The sad truth is that the oil sands are chock full of black gold destined to be sold to fill up Canadians’ pockets. The oil sands industry single-handedly injected $23 billion into the economy in 2015 by investing in privately owned companies. On their website, the CAPP project to turn the 151,000 jobs they had already created in 2015 into over 350,000 jobs by 2035. According to them, the amount of income taxes the government would receive from those workers’ salaries alone would be in the billions. Of the suppliers, 385 of them are profiting from the Keystone XL pipeline right here in Quebec.
No matter how damaging it is, or how much its harming others, it’s simply not right to take away somebody’s job. Even if they did work in a polluting invasive business, they are still people who need jobs and income, and creating alternatives for so many people takes time.

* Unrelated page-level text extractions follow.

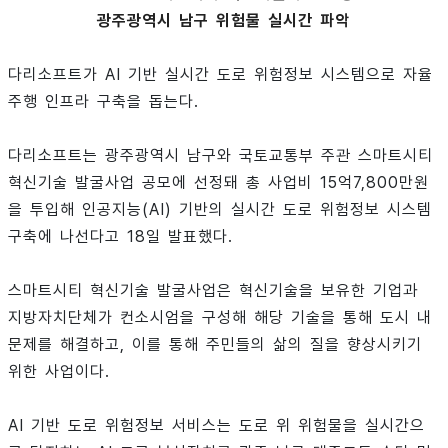
광주광역시 남구 위험물 실시간 파악
다리소프트가 AI 기반 실시간 도로 위험정보 시스템으로 자율
주행 인프라 구축을 돕는다.
다리소프트는 광주광역시 남구와 국토교통부 주관 스마트시티
혁신기술 발굴사업 공모에 선정돼 총 사업비 15억7,800만원
을 투입해 인공지능(AI) 기반의 실시간 도로 위험정보 시스템
구축에 나선다고 18일 발표했다.
스마트시티 혁신기술 발굴사업은 혁신기술을 보유한 기업과
지방자치단체가 컨소시엄을 구성해 해당 기술을 통해 도시 내
문제를 해결하고, 이를 통해 주민들의 삶의 질을 향상시키기
위한 사업이다.
AI 기반 도로 위험정보 서비스는 도로 위 위험물을 실시간으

In the end, what the plan to phase-out the oil sands is doing isn’t really letting anyone “take the cake”, since everybody is compromising on something. First Nations people will lose land, but they will have more job opportunities and a chance to reclaim their land after the whole ordeal is over. Albertans would be losing a multibillion dollar industry, but it would happen in the least damaging way possible for their employees, and it would help in reducing gas emissions and saving ecosystems. The environment is taking a hit for the moment, but in doing so with the plan to phase-out gradually, it may help ensure a calm and easy transition from dirty to clean energy. The last thing left to consider: Will it work?